Florence et Sophie contemplent "Le temps menaçant" 1929 René Magritte, Exposition Dali X Magritte, Musée Royaux des Beaux Arts de Belgique, Bruxelles, Belgium
Dans un immense ciel d'azur flottent trois objets livides et monumentaux, semblables à des nuées solides. Magritte a sans doute découvert dans l’atelier de Dalí des œuvres comme Le jeu lugubre qui tirent parti de la métamorphose des formes. Au climat hallucinatoire de Dalí, Magritte préfère la consistance ouateuse des nuages. Le torse de femme et le tuba sont ici accompagnés d'une chaise dans une association qui semble purement aléatoire. Malgré la vraisemblance mimétique donnée par Magritte à des objets de son répertoire, ceux-ci se donnent sous le jour de l’absence.
In a huge azure sky float three livid and monumental objects, like solid clouds. Magritte has undoubtedly discovered in Dalí's studio works such as Le jeu lugubre which take advantage of the metamorphosis of forms. Magritte prefers the fleecy consistency of clouds to the hallucinatory climate of Dalí.
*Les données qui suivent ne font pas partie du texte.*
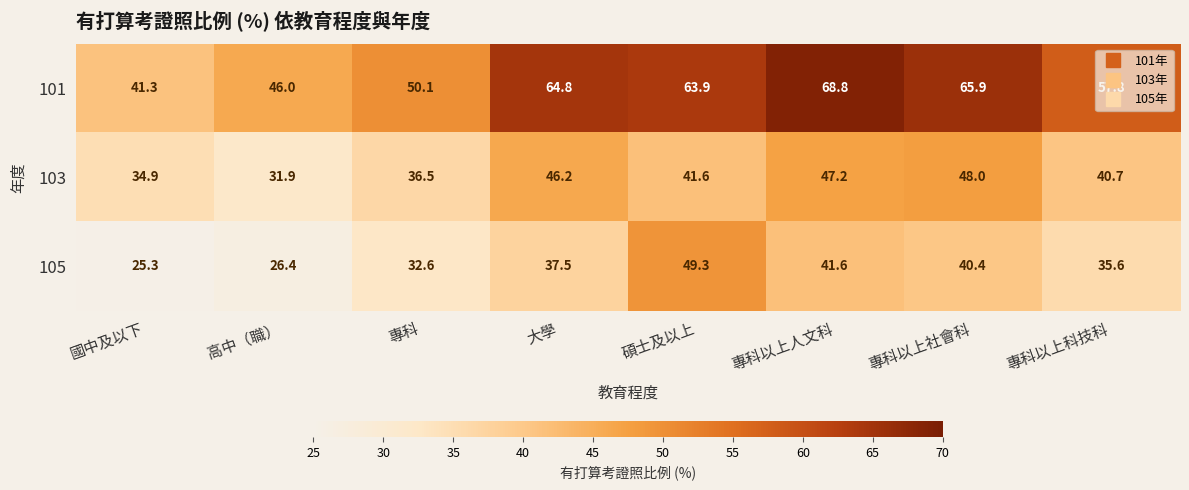

The value of 105 at 專科以上科技科 is 62.8. True or false?

False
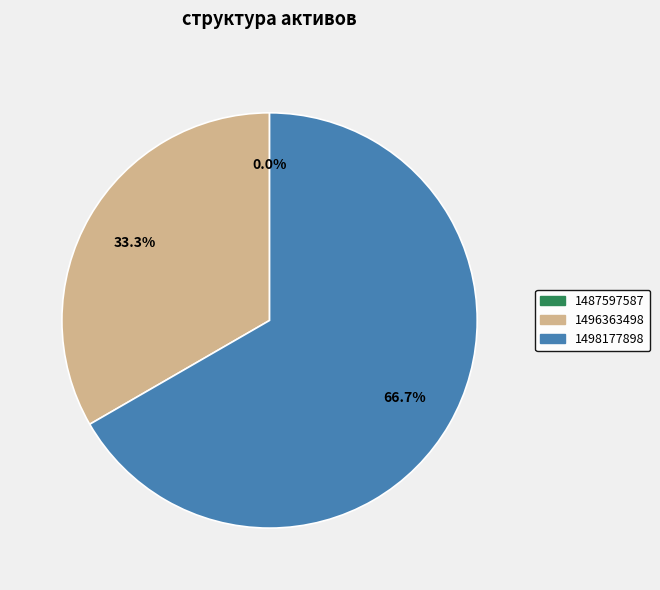

To the nearest percent, what is the average slice percentage?

33%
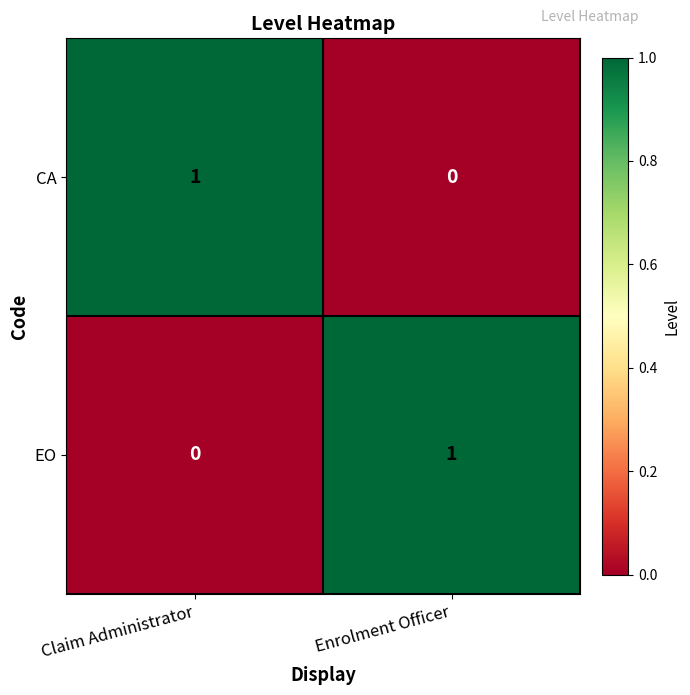

Is the value of EO at Claim Administrator greater than the value of CA at Claim Administrator?

No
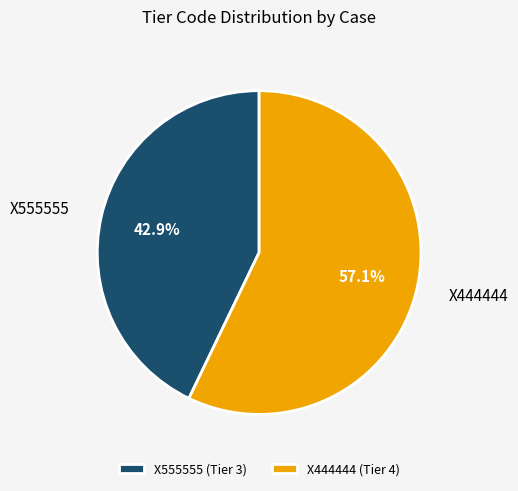

Is it true that X444444 is 57% of the pie?

True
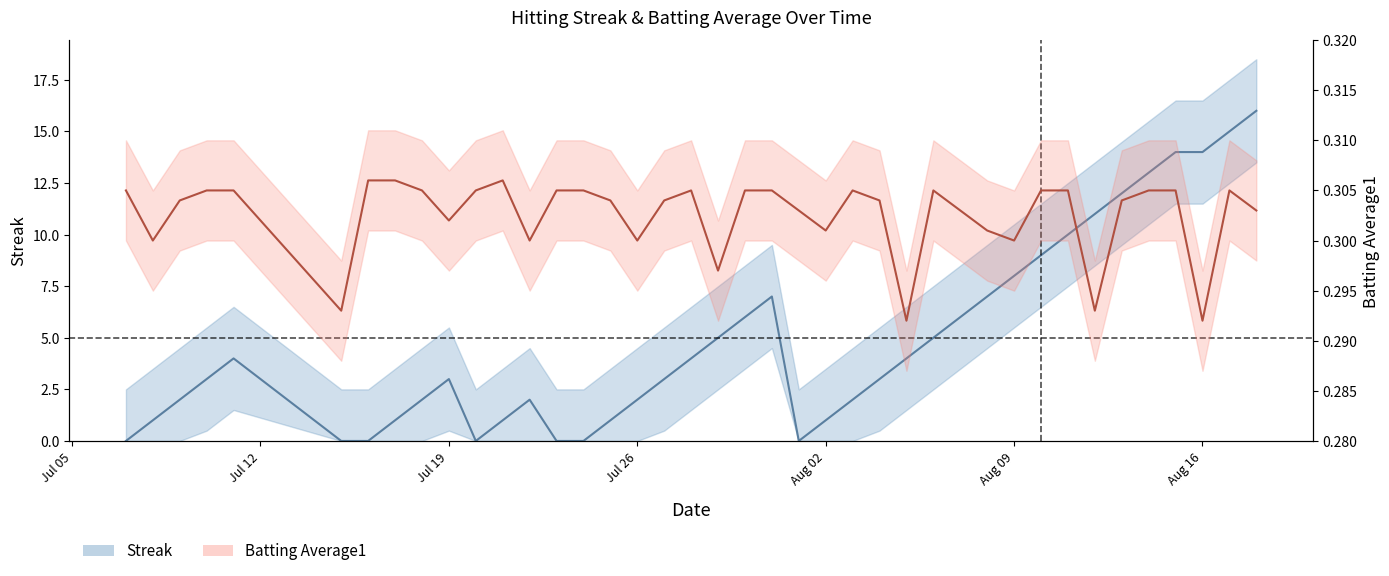

Reading left to right, transcribe all the data shown in this chart.

Streak: 0.0	1.0	2.0	3.0	4.0	0.0	0.0	1.0	2.0	3.0	0.0	1.0	2.0	0.0	0.0	1.0	2.0	3.0	4.0	5.0	6.0	7.0	0.0	1.0	2.0	3.0	4.0	5.0	6.0	7.0	8.0	9.0	10.0	11.0	12.0	13.0	14.0	14.0	15.0	16.0
Batting Average1: 0.3	0.3	0.3	0.3	0.3	0.3	0.3	0.3	0.3	0.3	0.3	0.3	0.3	0.3	0.3	0.3	0.3	0.3	0.3	0.3	0.3	0.3	0.3	0.3	0.3	0.3	0.3	0.3	0.3	0.3	0.3	0.3	0.3	0.3	0.3	0.3	0.3	0.3	0.3	0.3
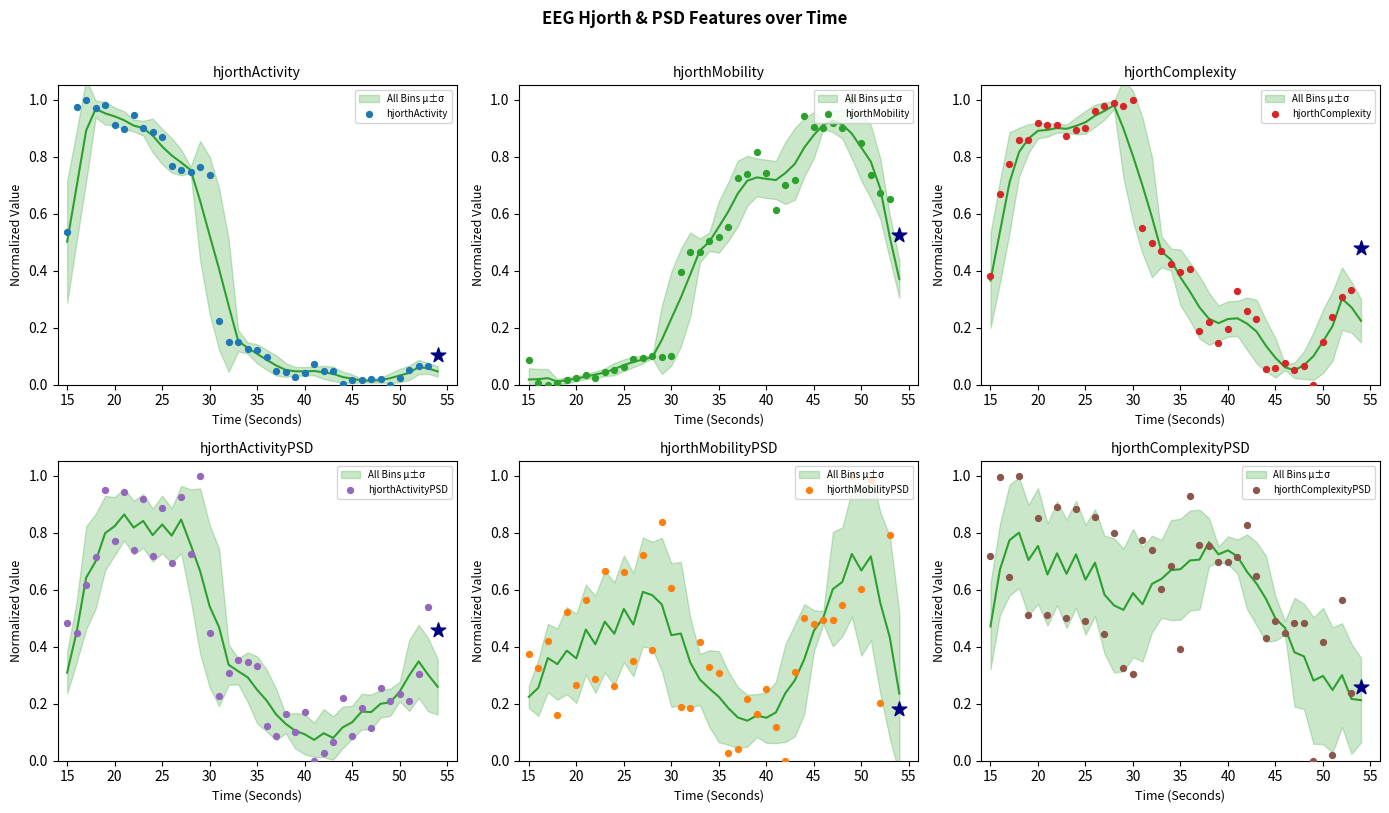

What are all the series names shown in the legend?

hjorthActivity, hjorthMobility, hjorthComplexity, hjorthActivityPSD, hjorthMobilityPSD, hjorthComplexityPSD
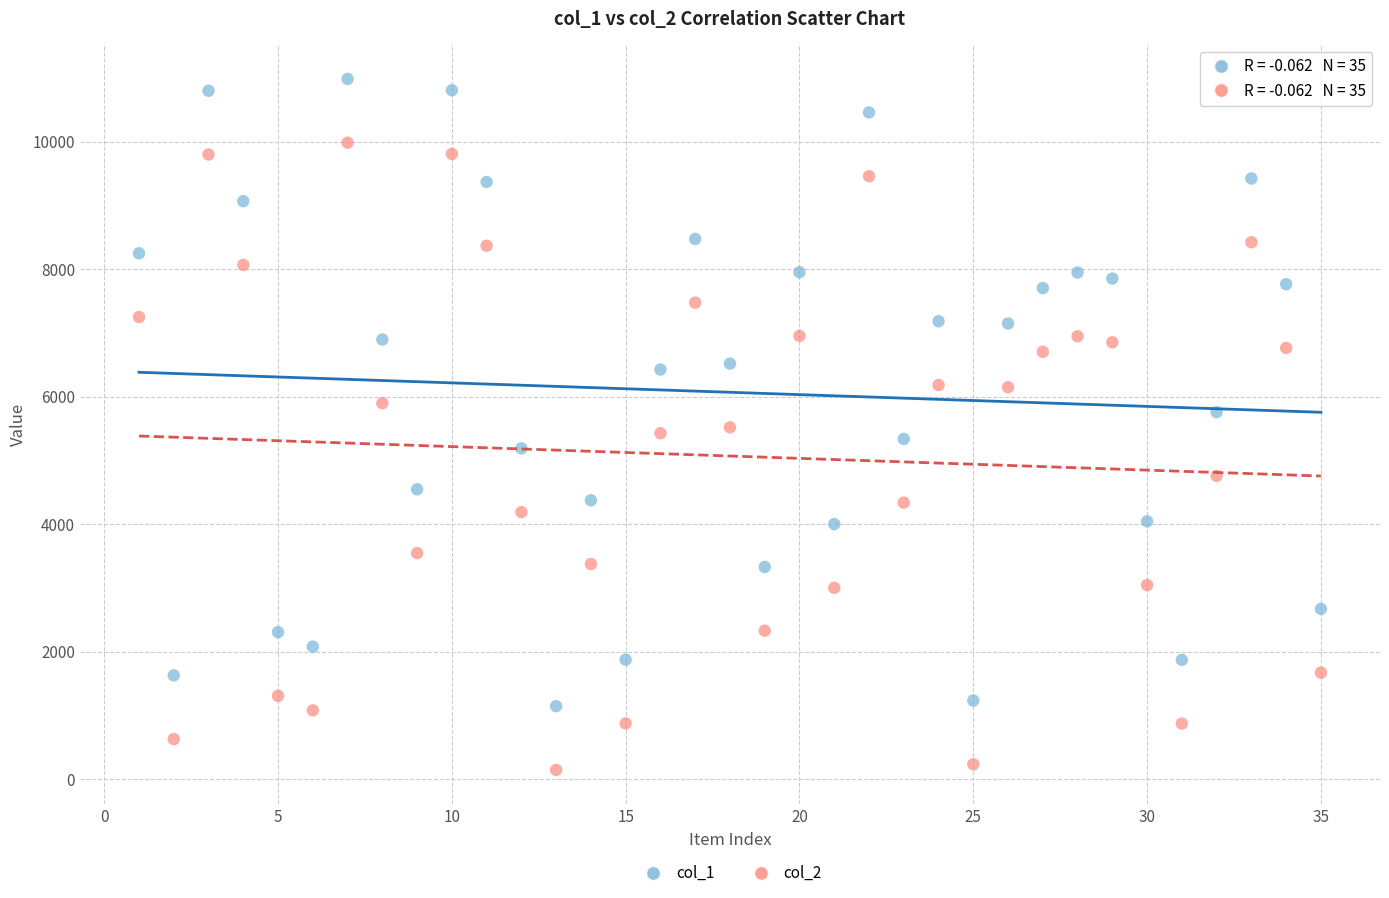

Across all data points, what is the range of X values (max minus min)?

34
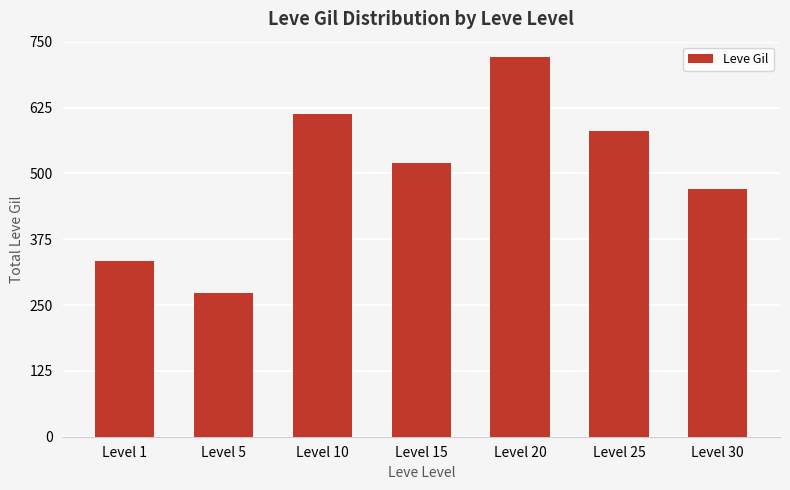

Count the number of data series in this chart.

1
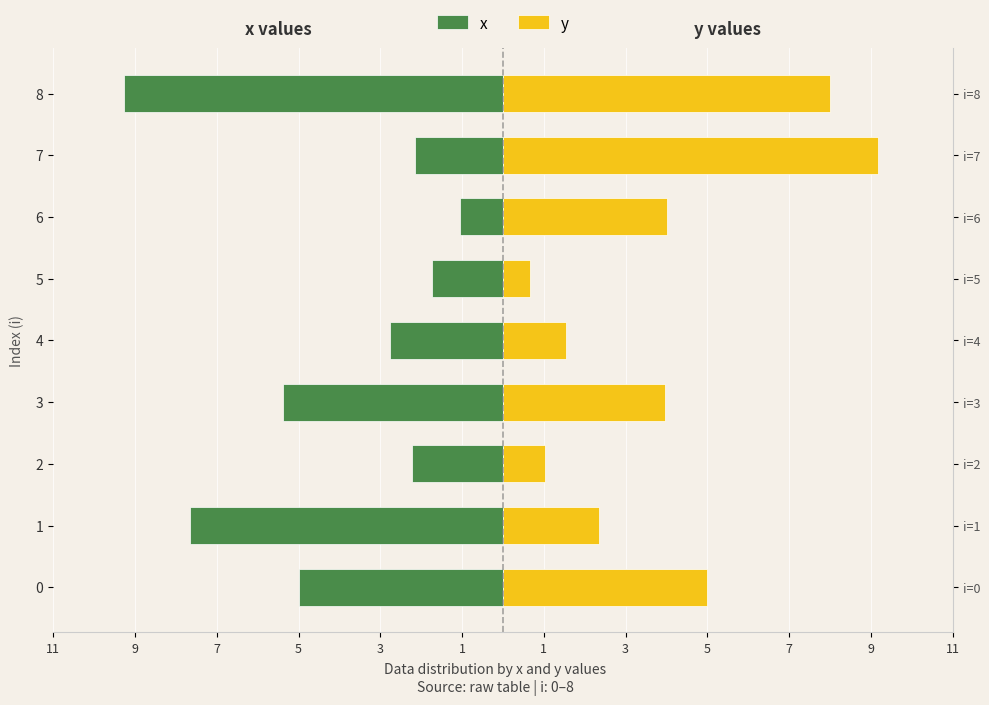

Reading left to right, transcribe all the data shown in this chart.

x: -5.0	-7.7	-2.2	-5.4	-2.8	-1.7	-1.1	-2.1	-9.3
y: 5.0	2.4	1.0	4.0	1.6	0.7	4.0	9.2	8.0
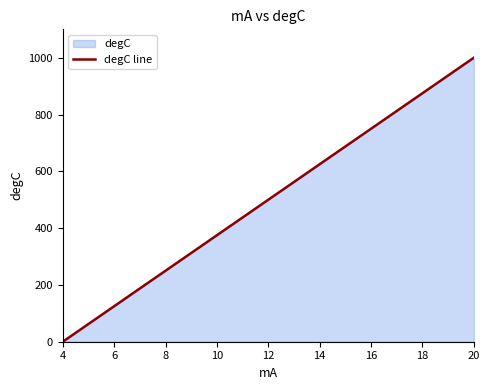

Where is the data nearest to the value 500?

12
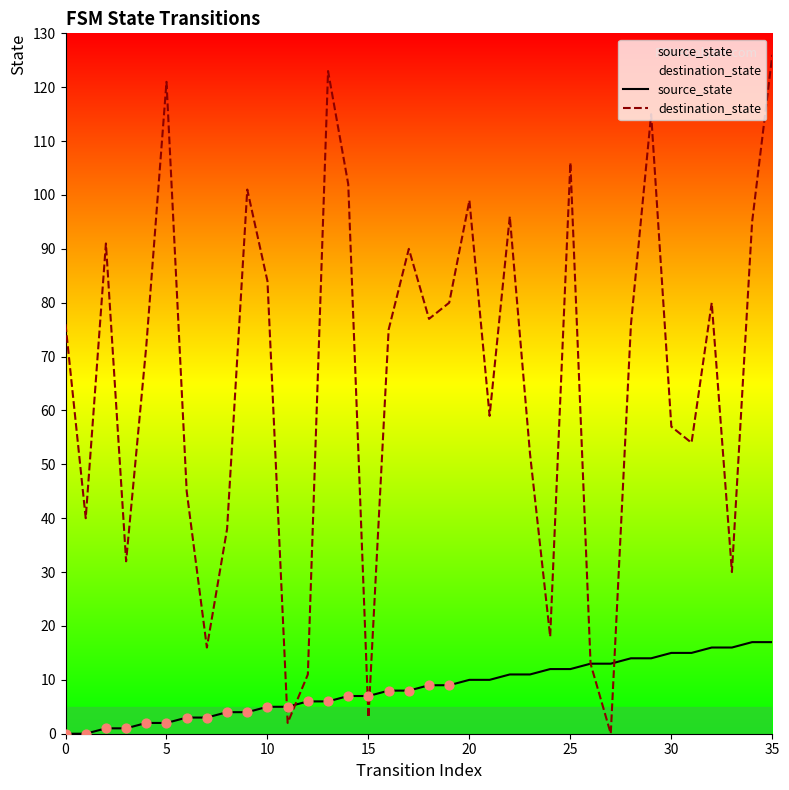

At which category is the sum across all series the highest?

35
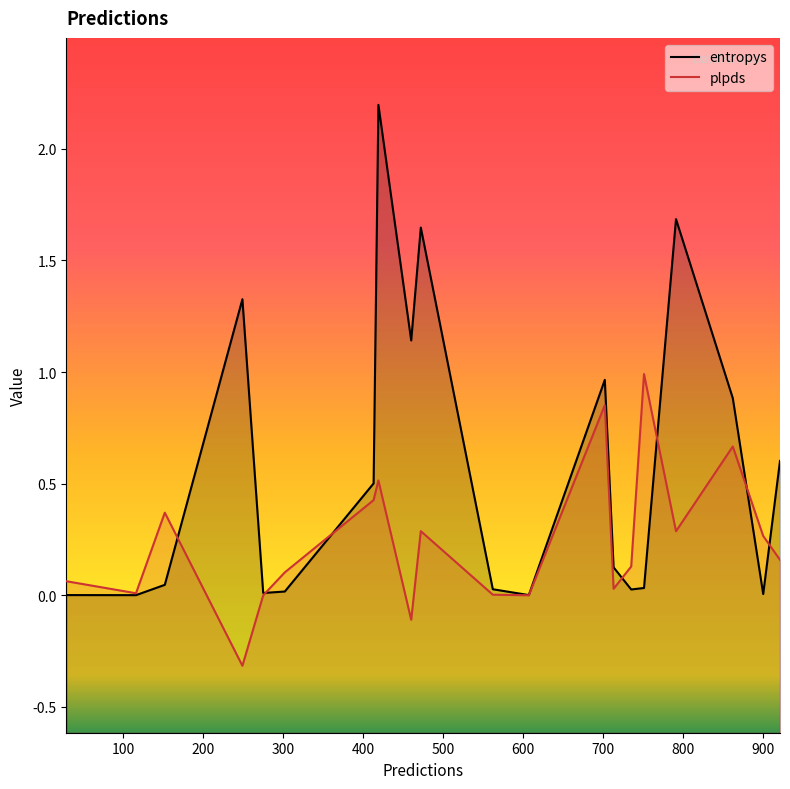

At which label does plpds reach its peak?

751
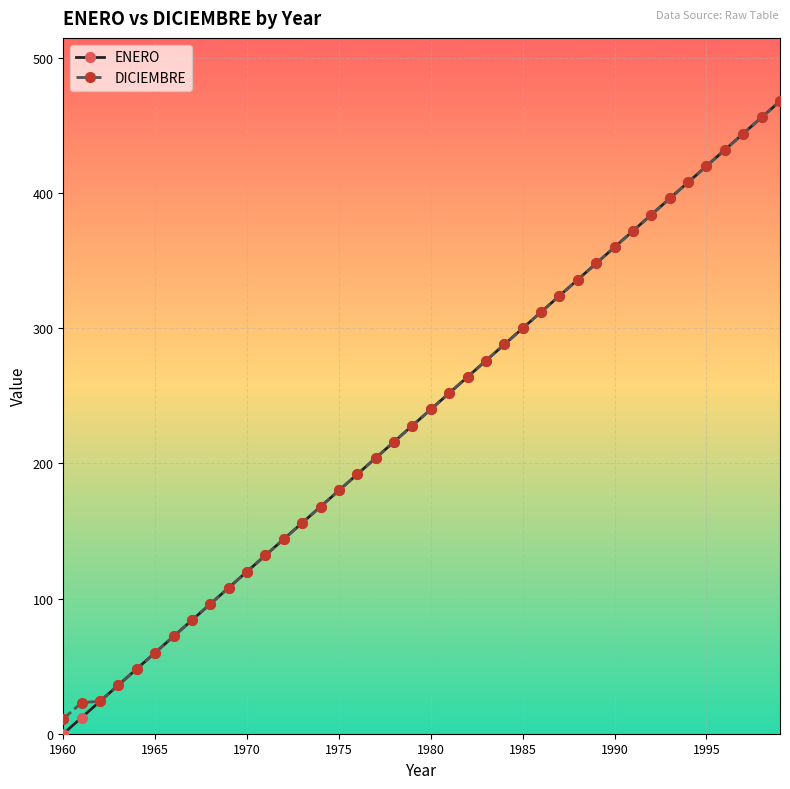

Which series has the largest range (max minus min)?

ENERO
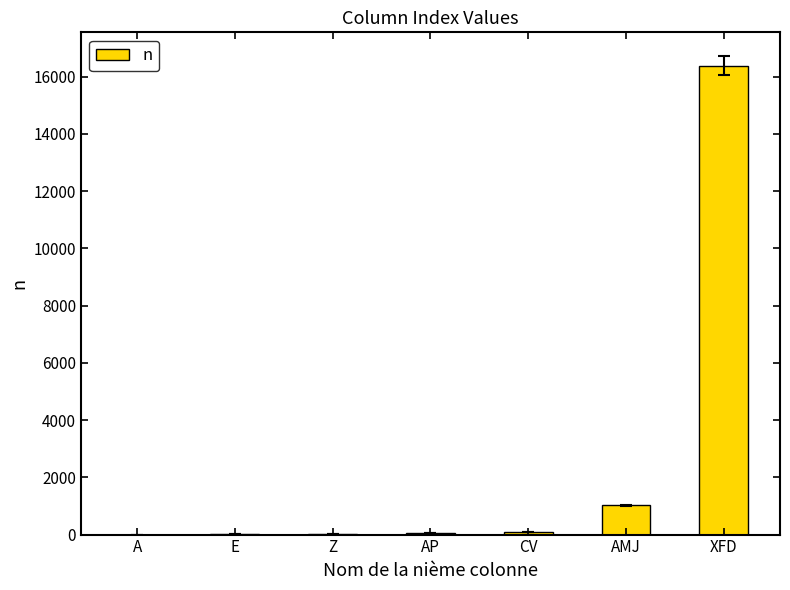

What is the change in value from AMJ to XFD?

+15360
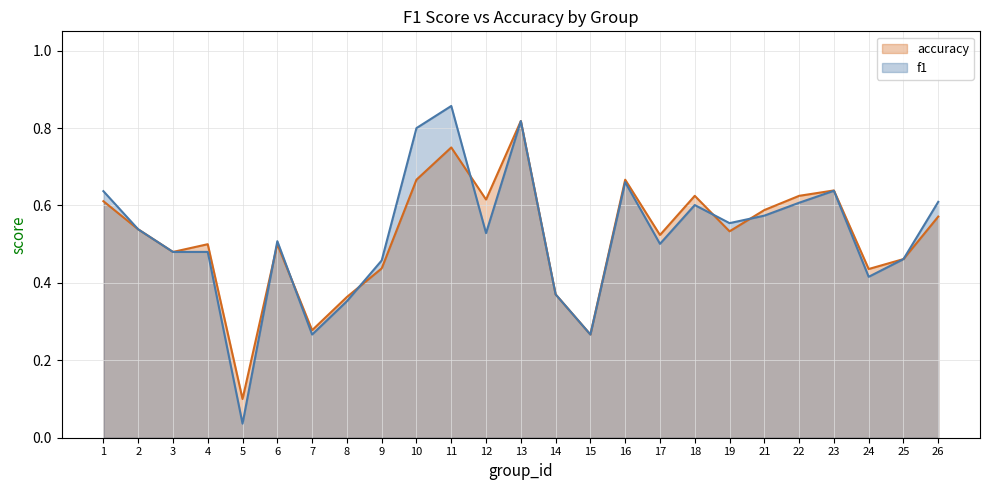

Does the chart display data point markers on the line(s)?

No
The woman's torso and the tuba are here accompanied by a chair in an association which seems purely random. Despite the mimetic likelihood given by Magritte to objects in his repertoire, these occur in the light of absence.
Florence et Sophie contemplent "Le temps menaçant" 1929 René Magritte, Exposition Dali X Magritte, Musée Royaux des Beaux Arts de Belgique, Bruxelles, Belgium
Dans un immense ciel d'azur flottent trois objets livides et monumentaux, semblables à des nuées solides. Magritte a sans doute découvert dans l’atelier de Dalí des œuvres comme Le jeu lugubre qui tirent parti de la métamorphose des formes. Au climat hallucinatoire de Dalí, Magritte préfère la consistance ouateuse des nuages. Le torse de femme et le tuba sont ici accompagnés d'une chaise dans une association qui semble purement aléatoire. Malgré la vraisemblance mimétique donnée par Magritte à des objets de son répertoire, ceux-ci se donnent sous le jour de l’absence.
In a huge azure sky float three livid and monumental objects, like solid clouds. Magritte has undoubtedly discovered in Dalí's studio works such as Le jeu lugubre which take advantage of the metamorphosis of forms. Magritte prefers the fleecy consistency of clouds to the hallucinatory climate of Dalí. The woman's torso and the tuba are here accompanied by a chair in an association which seems purely random. Despite the mimetic likelihood given by Magritte to objects in his repertoire, these occur in the light of absence.